Input records ::

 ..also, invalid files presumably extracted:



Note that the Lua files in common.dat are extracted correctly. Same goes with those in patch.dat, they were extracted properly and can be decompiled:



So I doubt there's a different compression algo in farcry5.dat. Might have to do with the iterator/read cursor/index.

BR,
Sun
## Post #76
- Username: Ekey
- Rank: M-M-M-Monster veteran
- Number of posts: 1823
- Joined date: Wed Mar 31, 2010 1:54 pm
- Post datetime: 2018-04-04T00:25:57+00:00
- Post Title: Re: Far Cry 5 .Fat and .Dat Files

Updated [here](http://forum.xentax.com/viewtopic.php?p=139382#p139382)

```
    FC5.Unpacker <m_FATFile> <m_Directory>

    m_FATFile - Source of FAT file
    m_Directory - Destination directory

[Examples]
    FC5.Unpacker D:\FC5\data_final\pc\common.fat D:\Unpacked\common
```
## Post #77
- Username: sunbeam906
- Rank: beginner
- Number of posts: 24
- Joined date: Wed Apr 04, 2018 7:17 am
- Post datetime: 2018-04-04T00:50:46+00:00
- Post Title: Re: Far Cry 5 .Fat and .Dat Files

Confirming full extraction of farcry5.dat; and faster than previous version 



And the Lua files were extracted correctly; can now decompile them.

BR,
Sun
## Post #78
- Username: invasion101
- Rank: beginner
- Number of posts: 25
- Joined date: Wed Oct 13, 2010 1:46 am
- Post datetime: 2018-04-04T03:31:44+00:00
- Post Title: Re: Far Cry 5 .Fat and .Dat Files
...
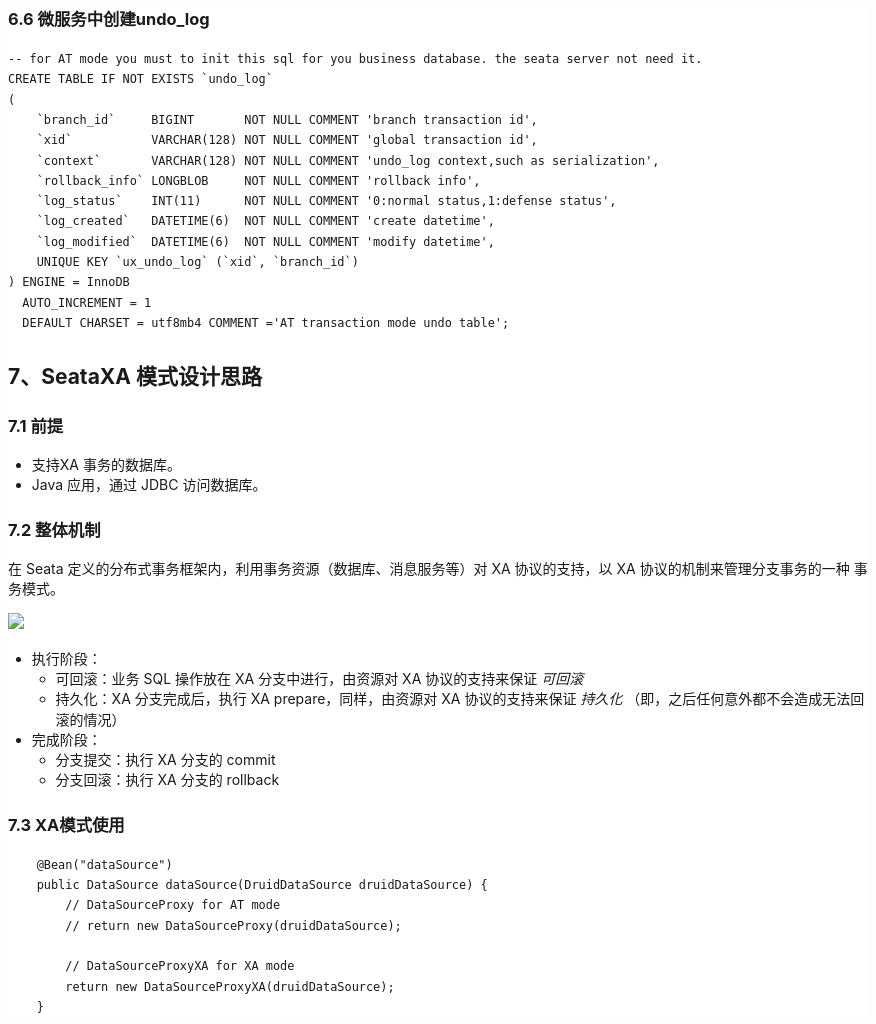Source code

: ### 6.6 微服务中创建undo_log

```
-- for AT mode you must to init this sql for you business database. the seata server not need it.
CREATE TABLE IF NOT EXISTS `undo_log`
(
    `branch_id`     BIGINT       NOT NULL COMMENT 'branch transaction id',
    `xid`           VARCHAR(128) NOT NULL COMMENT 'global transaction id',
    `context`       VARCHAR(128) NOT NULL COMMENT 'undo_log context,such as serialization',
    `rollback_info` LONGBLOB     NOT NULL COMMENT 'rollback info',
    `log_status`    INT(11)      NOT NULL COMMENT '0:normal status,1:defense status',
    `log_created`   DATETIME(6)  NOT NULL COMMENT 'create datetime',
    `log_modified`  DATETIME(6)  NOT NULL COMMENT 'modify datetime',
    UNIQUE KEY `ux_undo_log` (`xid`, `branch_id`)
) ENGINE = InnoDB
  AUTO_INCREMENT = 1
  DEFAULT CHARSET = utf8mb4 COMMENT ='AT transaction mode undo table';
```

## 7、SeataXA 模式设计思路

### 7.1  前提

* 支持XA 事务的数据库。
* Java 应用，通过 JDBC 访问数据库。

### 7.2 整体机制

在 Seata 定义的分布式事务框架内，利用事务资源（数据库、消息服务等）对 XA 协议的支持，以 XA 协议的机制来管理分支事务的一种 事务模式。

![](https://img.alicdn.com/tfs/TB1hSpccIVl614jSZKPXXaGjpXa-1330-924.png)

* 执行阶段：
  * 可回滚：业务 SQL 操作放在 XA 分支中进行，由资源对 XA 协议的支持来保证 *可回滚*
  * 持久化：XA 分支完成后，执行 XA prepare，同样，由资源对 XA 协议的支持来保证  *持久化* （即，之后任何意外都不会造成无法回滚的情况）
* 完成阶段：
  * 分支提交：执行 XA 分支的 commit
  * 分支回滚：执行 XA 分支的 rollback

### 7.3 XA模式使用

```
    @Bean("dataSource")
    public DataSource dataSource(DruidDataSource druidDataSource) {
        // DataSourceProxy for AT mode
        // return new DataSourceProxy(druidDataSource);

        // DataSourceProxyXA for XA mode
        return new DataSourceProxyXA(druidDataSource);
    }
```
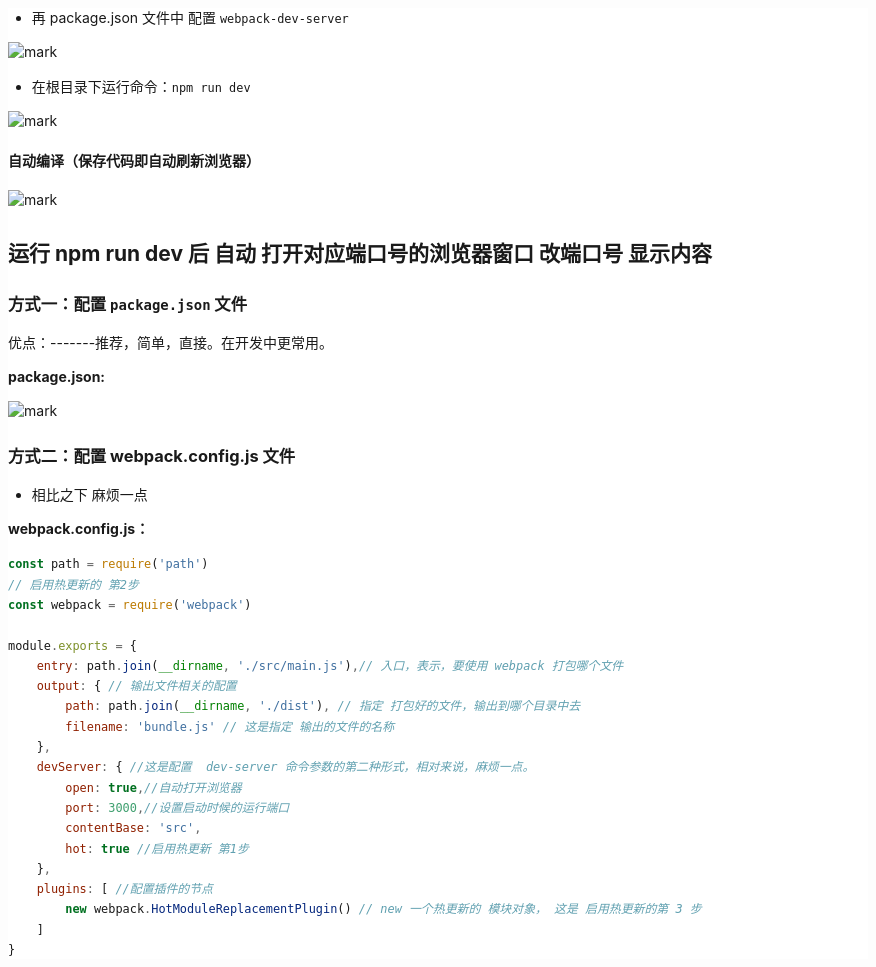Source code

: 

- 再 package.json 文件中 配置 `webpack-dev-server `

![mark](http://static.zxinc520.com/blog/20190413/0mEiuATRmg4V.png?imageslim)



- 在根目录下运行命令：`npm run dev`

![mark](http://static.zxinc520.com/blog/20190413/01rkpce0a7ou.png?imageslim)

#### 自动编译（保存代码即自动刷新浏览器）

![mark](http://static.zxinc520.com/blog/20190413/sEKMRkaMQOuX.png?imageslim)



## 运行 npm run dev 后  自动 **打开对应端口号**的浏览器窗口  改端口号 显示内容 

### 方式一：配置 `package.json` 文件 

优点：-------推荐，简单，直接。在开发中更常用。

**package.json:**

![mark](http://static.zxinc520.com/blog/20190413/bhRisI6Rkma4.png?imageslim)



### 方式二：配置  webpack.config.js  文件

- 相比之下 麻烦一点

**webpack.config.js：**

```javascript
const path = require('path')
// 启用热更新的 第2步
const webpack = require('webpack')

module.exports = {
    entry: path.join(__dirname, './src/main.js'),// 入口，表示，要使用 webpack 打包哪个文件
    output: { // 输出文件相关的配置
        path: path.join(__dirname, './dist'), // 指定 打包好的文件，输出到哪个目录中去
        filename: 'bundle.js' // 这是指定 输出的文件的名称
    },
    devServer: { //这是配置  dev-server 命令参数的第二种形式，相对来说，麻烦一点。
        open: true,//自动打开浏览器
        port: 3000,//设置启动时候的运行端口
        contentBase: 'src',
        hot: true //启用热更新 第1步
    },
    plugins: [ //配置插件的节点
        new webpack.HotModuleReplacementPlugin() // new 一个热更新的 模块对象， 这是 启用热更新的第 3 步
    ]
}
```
* * *
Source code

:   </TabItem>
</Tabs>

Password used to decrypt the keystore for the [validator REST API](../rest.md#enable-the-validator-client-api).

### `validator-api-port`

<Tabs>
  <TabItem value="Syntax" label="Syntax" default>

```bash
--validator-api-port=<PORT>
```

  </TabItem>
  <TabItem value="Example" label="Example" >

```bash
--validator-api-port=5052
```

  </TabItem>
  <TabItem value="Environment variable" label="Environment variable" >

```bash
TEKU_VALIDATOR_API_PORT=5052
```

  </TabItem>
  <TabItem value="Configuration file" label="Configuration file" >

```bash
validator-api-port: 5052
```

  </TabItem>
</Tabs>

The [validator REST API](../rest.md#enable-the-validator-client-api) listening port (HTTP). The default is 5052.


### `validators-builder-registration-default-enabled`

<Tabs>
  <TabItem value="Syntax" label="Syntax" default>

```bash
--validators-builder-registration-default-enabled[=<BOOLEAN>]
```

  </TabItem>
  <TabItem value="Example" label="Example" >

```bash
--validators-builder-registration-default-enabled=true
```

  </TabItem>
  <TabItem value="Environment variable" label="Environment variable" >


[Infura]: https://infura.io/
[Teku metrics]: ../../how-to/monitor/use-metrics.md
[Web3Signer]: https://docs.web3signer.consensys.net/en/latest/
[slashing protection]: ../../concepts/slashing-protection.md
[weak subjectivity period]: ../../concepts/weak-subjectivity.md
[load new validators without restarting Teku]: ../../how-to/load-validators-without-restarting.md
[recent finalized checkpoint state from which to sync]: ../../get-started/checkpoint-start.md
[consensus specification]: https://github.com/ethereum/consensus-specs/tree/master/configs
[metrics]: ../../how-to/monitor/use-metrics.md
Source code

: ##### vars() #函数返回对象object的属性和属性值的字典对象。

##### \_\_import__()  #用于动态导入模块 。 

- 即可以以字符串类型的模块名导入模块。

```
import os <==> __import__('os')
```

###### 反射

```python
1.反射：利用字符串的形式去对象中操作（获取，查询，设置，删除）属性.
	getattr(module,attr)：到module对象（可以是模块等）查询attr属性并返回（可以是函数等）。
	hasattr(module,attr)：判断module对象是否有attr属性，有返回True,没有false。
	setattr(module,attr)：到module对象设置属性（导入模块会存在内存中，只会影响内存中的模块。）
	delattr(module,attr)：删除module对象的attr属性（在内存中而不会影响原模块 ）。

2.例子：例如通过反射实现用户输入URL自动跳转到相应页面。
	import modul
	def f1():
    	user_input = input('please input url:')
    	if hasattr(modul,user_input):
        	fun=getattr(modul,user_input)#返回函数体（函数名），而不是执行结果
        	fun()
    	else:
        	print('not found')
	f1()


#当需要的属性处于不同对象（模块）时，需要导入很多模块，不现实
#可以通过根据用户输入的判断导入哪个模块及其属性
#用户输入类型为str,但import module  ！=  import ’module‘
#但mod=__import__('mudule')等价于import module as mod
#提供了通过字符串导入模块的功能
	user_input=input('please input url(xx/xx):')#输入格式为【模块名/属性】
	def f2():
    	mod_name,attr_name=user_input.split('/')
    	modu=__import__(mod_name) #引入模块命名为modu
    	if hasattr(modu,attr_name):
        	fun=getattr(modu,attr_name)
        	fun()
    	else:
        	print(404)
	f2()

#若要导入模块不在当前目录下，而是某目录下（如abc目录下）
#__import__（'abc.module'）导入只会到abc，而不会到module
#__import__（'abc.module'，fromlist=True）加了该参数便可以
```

Instructions to follow :: The lines holding the string "https" are what is needed from the material above.

Solution to the exercise ::
![](https://img.alicdn.com/tfs/TB1hSpccIVl614jSZKPXXaGjpXa-1330-924.png)
[Infura]: https://infura.io/
[Web3Signer]: https://docs.web3signer.consensys.net/en/latest/
[consensus specification]: https://github.com/ethereum/consensus-specs/tree/master/configs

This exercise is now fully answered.